Heading a star-studded cast, Robert DeNiro smoothly underplays his leading role as Monroe Stahr, the one-time “Boy Wonder” who now heads a major studio. Stahr was supposedly modeled on MGM chieftain Irving Thalberg, who died at 37 after successfully running the operation.
The meandering story follows Stahr as he deals with insecure movie stars (Tony Curtis and Jeanne Moreau), a drunken writer (Donald Pleasance), a wronged director (Dana Andrews), and the flirtatious young daughter (Theresa Russell) of another studio executive (Robert Mitchum). Jack Nicholson appears in the third act as a negotiating labor leader.
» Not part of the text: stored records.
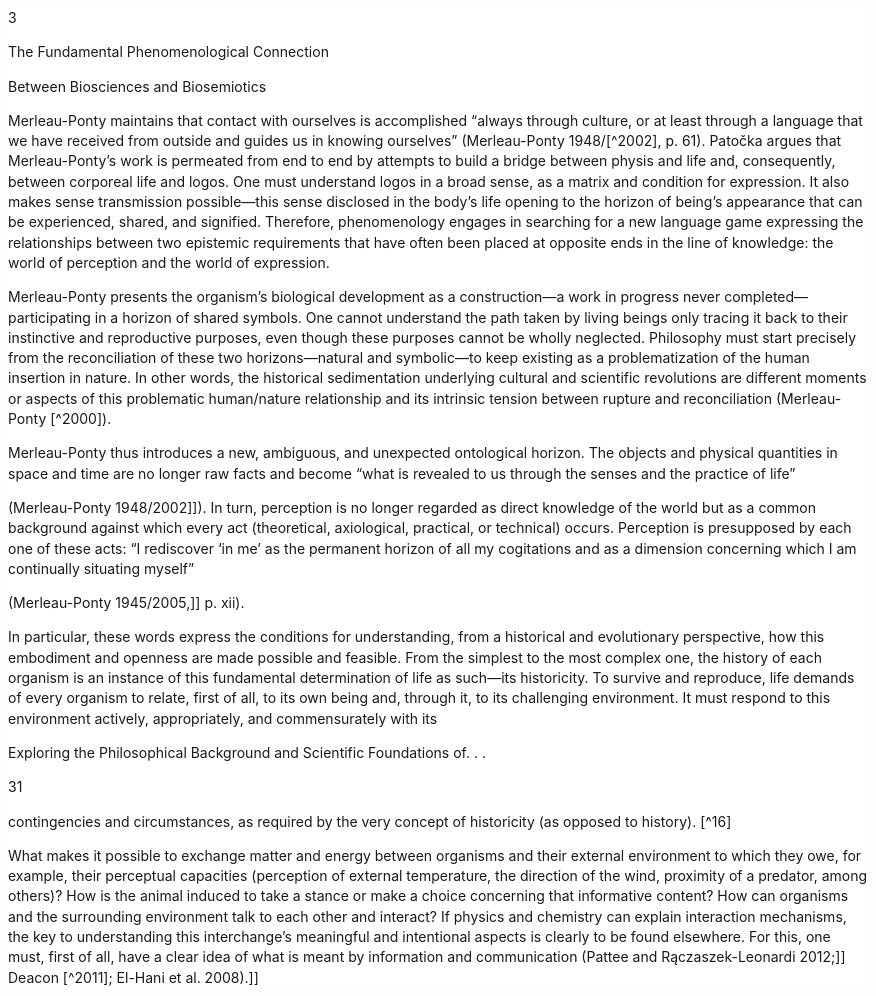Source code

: 3

The Fundamental Phenomenological Connection

Between Biosciences and Biosemiotics

Merleau-Ponty maintains that contact with ourselves is accomplished “always through culture, or at least through a language that we have received from outside and guides us in knowing ourselves” (Merleau-Ponty 1948/[^2002], p. 61). Patočka argues that Merleau-Ponty’s work is permeated from end to end by attempts to build a bridge between physis and life and, consequently, between corporeal life and logos. One must understand logos in a broad sense, as a matrix and condition for expression. It also makes sense transmission possible—this sense disclosed in the body’s life opening to the horizon of being’s appearance that can be experienced, shared, and signified. Therefore, phenomenology engages in searching for a new language game expressing the relationships between two epistemic requirements that have often been placed at opposite ends in the line of knowledge: the world of perception and the world of expression.

Merleau-Ponty presents the organism’s biological development as a construction—a work in progress never completed—participating in a horizon of shared symbols. One cannot understand the path taken by living beings only tracing it back to their instinctive and reproductive purposes, even though these purposes cannot be wholly neglected. Philosophy must start precisely from the reconciliation of these two horizons—natural and symbolic—to keep existing as a problematization of the human insertion in nature. In other words, the historical sedimentation underlying cultural and scientific revolutions are different moments or aspects of this problematic human/nature relationship and its intrinsic tension between rupture and reconciliation (Merleau-Ponty [^2000]).

Merleau-Ponty thus introduces a new, ambiguous, and unexpected ontological horizon. The objects and physical quantities in space and time are no longer raw facts and become “what is revealed to us through the senses and the practice of life”

(Merleau-Ponty 1948/2002]]). In turn, perception is no longer regarded as direct knowledge of the world but as a common background against which every act (theoretical, axiological, practical, or technical) occurs. Perception is presupposed by each one of these acts: “I rediscover ‘in me’ as the permanent horizon of all my cogitations and as a dimension concerning which I am continually situating myself”

(Merleau-Ponty 1945/2005,]] p. xii).

In particular, these words express the conditions for understanding, from a historical and evolutionary perspective, how this embodiment and openness are made possible and feasible. From the simplest to the most complex one, the history of each organism is an instance of this fundamental determination of life as such—its historicity. To survive and reproduce, life demands of every organism to relate, first of all, to its own being and, through it, to its challenging environment. It must respond to this environment actively, appropriately, and commensurately with its

Exploring the Philosophical Background and Scientific Foundations of. . .

31

contingencies and circumstances, as required by the very concept of historicity (as opposed to history). [^16]

What makes it possible to exchange matter and energy between organisms and their external environment to which they owe, for example, their perceptual capacities (perception of external temperature, the direction of the wind, proximity of a predator, among others)? How is the animal induced to take a stance or make a choice concerning that informative content? How can organisms and the surrounding environment talk to each other and interact? If physics and chemistry can explain interaction mechanisms, the key to understanding this interchange’s meaningful and intentional aspects is clearly to be found elsewhere. For this, one must, first of all, have a clear idea of what is meant by information and communication (Pattee and Rączaszek-Leonardi 2012;]] Deacon [^2011]; El-Hani et al. 2008).]]


[^2005]: , p. 3)
[^1988]: , p. 166)
[^2019]: , p. 157, our emphases)
[^2007]: ).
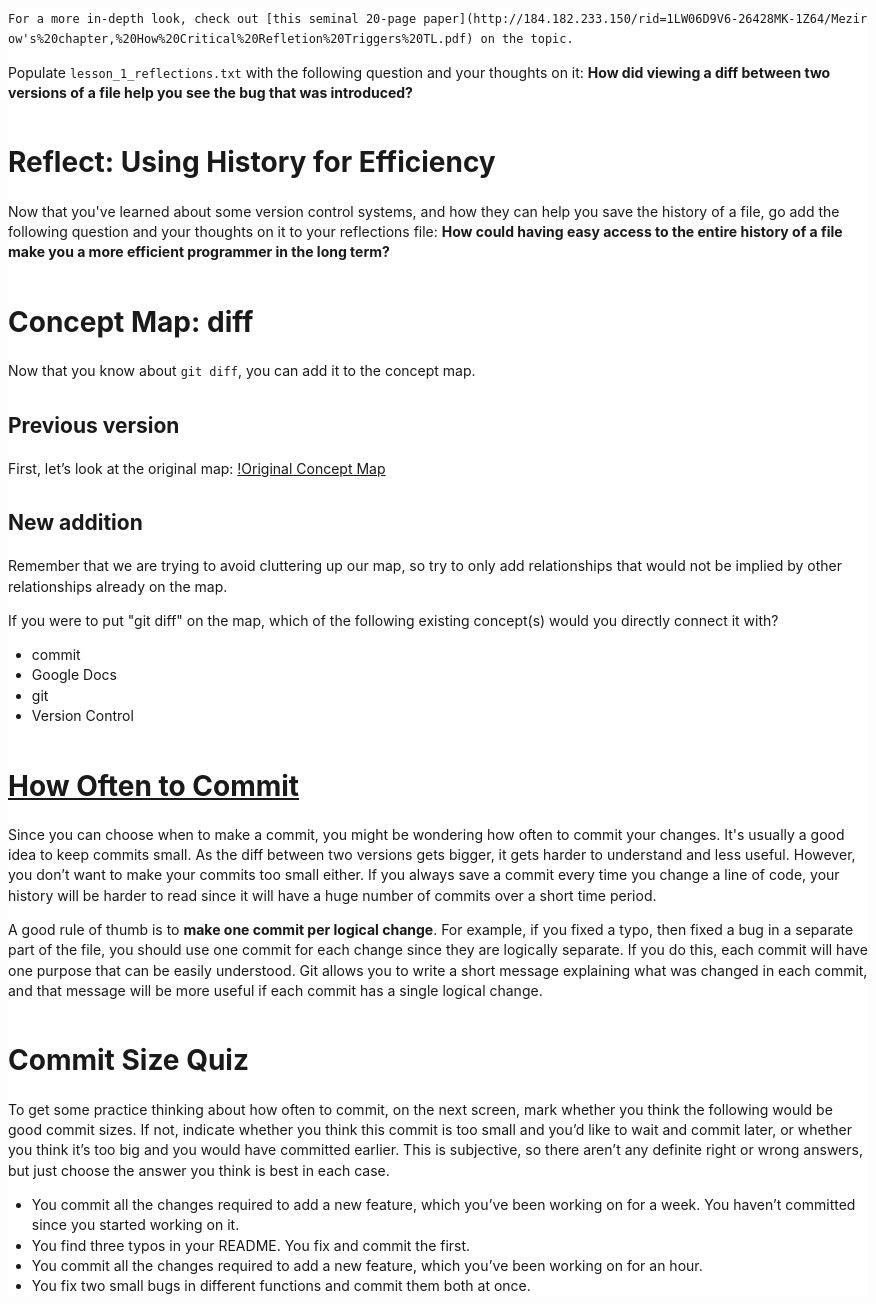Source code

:     For a more in-depth look, check out [this seminal 20-page paper](http://184.182.233.150/rid=1LW06D9V6-26428MK-1Z64/Mezirow's%20chapter,%20How%20Critical%20Refletion%20Triggers%20TL.pdf) on the topic.

Populate `lesson_1_reflections.txt` with the following question and your thoughts on it:
    __How did viewing a diff between two versions of a file help you see the bug that was introduced?__


# Reflect: Using History for Efficiency
Now that you've learned about some version control systems, and how they can help you save the history of a file, go add the following question and your thoughts on it to your reflections file:
    __How could having easy access to the entire history of a file make you a more efficient programmer in the long term?__


# Concept Map: diff
Now that you know about `git diff`, you can add it to the concept map.

## Previous version
First, let’s look at the original map:
[!Original Concept Map](https://lh4.ggpht.com/3NnbttO-b4oJKwGdQmGWL-bzrZx7IXECjkIKPRTZ6UeRa04VCQBq01867CCC2e3AeMJMmmh71aCio33fAEA=s450)

## New addition
Remember that we are trying to avoid cluttering up our map, so try to only add relationships that would not be implied by other relationships already on the map.

If you were to put "git diff" on the map, which of the following existing concept(s) would you directly connect it with?
+ commit
+ Google Docs
+ git
+ Version Control


# [How Often to Commit](https://www.udacity.com/course/viewer#!/c-ud775/l-2980038599/e-2419878582/m-2438328585)
Since you can choose when to make a commit, you might be wondering how often to commit your changes. It's usually a good idea to keep commits small. As the diff between two versions gets bigger, it gets harder to understand and less useful. However, you don’t want to make your commits too small either. If you always save a commit every time you change a line of code, your history will be harder to read since it will have a huge number of commits over a short time period.

A good rule of thumb is to __make one commit per logical change__. For example, if you fixed a typo, then fixed a bug in a separate part of the file, you should use one commit for each change since they are logically separate. If you do this, each commit will have one purpose that can be easily understood. Git allows you to write a short message explaining what was changed in each commit, and that message will be more useful if each commit has a single logical change.

# Commit Size Quiz
To get some practice thinking about how often to commit, on the next screen, mark whether you think the following would be good commit sizes. If not, indicate whether you think this commit is too small and you’d like to wait and commit later, or whether you think it’s too big and you would have committed earlier. This is subjective, so there aren’t any definite right or wrong answers, but just choose the answer you think is best in each case.
+ You commit all the changes required to add a new feature, which you’ve been working on for a week. You haven’t committed since you started working on it.
+ You find three typos in your README. You fix and commit the first.
+ You commit all the changes required to add a new feature, which you’ve been working on for an hour.
+ You fix two small bugs in different functions and commit them both at once.
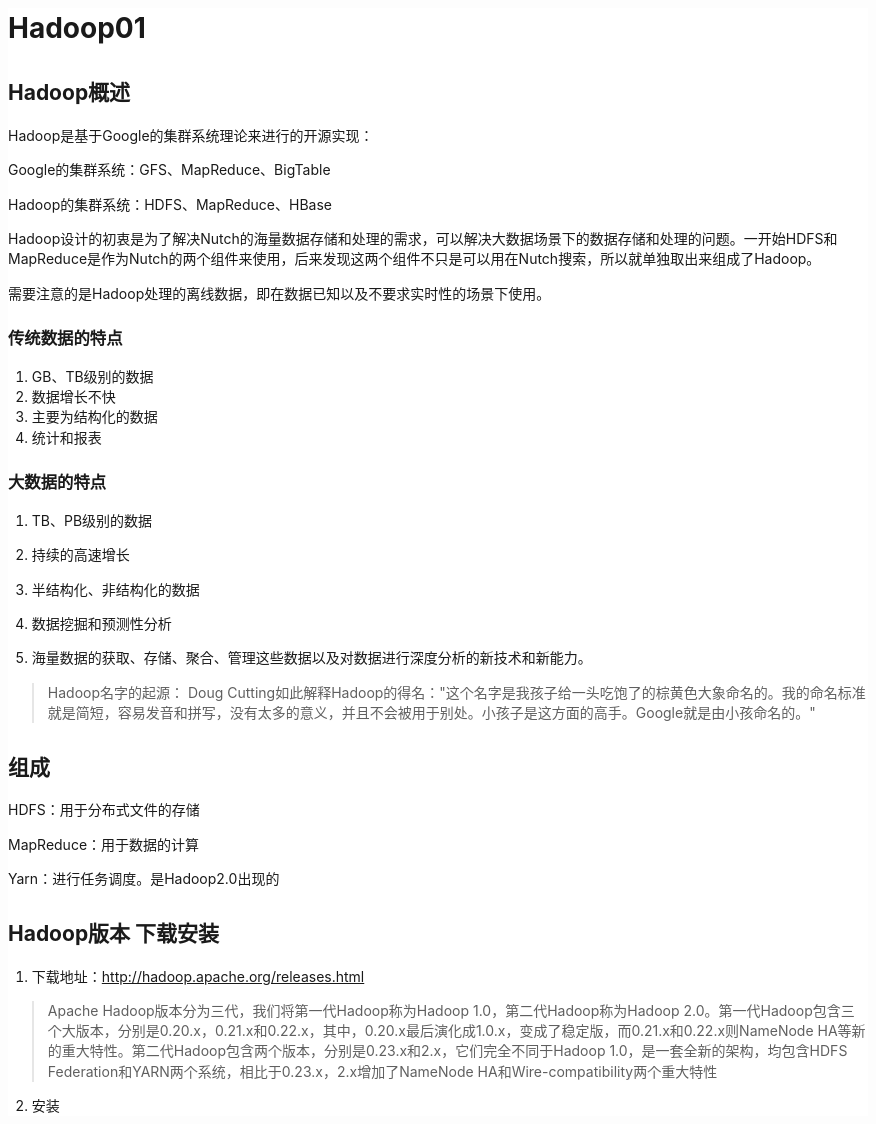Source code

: # Hadoop01

## Hadoop概述

Hadoop是基于Google的集群系统理论来进行的开源实现：

Google的集群系统：GFS、MapReduce、BigTable

Hadoop的集群系统：HDFS、MapReduce、HBase

Hadoop设计的初衷是为了解决Nutch的海量数据存储和处理的需求，可以解决大数据场景下的数据存储和处理的问题。一开始HDFS和MapReduce是作为Nutch的两个组件来使用，后来发现这两个组件不只是可以用在Nutch搜索，所以就单独取出来组成了Hadoop。

需要注意的是Hadoop处理的离线数据，即在数据已知以及不要求实时性的场景下使用。

### 传统数据的特点

1. GB、TB级别的数据 
2. 数据增长不快 
3. 主要为结构化的数据 
4. 统计和报表

### 大数据的特点

1. TB、PB级别的数据 

2. 持续的高速增长 

3. 半结构化、非结构化的数据

4. 数据挖掘和预测性分析

5. 海量数据的获取、存储、聚合、管理这些数据以及对数据进行深度分析的新技术和新能力。

> Hadoop名字的起源： Doug Cutting如此解释Hadoop的得名："这个名字是我孩子给一头吃饱了的棕黄色大象命名的。我的命名标准就是简短，容易发音和拼写，没有太多的意义，并且不会被用于别处。小孩子是这方面的高手。Google就是由小孩命名的。"

## 组成

HDFS：用于分布式文件的存储

MapReduce：用于数据的计算

Yarn：进行任务调度。是Hadoop2.0出现的

## Hadoop版本 下载安装

1. 下载地址：http://hadoop.apache.org/releases.html

> Apache Hadoop版本分为三代，我们将第一代Hadoop称为Hadoop 1.0，第二代Hadoop称为Hadoop 2.0。第一代Hadoop包含三个大版本，分别是0.20.x，0.21.x和0.22.x，其中，0.20.x最后演化成1.0.x，变成了稳定版，而0.21.x和0.22.x则NameNode HA等新的重大特性。第二代Hadoop包含两个版本，分别是0.23.x和2.x，它们完全不同于Hadoop 1.0，是一套全新的架构，均包含HDFS Federation和YARN两个系统，相比于0.23.x，2.x增加了NameNode HA和Wire-compatibility两个重大特性

2. 安装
Ingrid Boulting, who has appeared in only three films since this one, plays the mysterious woman who falls into Stahr’s life and then disappears. Rated PG, 123 minutes.
The Rutles Anthology Former Monty Python member Eric Idle had a second career with his spoof of the Beatles, the similar-looking and -sounding group the Rutles.
This two-disc set holds Idle’s 1978 All You Need Is Cash (73 minutes), which played on British TV and spawned a short series. The Rutles 2: Can’t Buy Me Lunch (2004, 56 minutes), a mockumentary also written and directed by Idle, follows more of the group’s Hard Day’s Night-type antics.
The discs include commentary, an interview with Idle, an original Saturday Night Live clip featuring Lorne Michaels, and more.
And for kids this week:
Thomas and Friends: The Thomas Way In these five computer-generated episodes (58 minutes), Thomas and friends Duck, Luke and Millie drive each other’s trucks and have fun adventures. The disc contains a bonus episode, a game and “Guess Who” puzzles.
Barney: Perfectly Purple Barney and buddies Bop, BJ and Riff plan a purple party for a friend in three episodes (52 minutes) along with a match game, a read-along segment and a music video.
Angelina Ballerina: Twirling Tales Dancing mouse Angelina joins Vicky and others for a cake-themed dance day in these five episodes, totaling 61 minutes. With a “Dance Club” segment and two music videos.
Also available Tuesday on DVD: Adore, Despicable Me 2, Fast and Furious 6, Man of Tai Chi, Touchy Feely.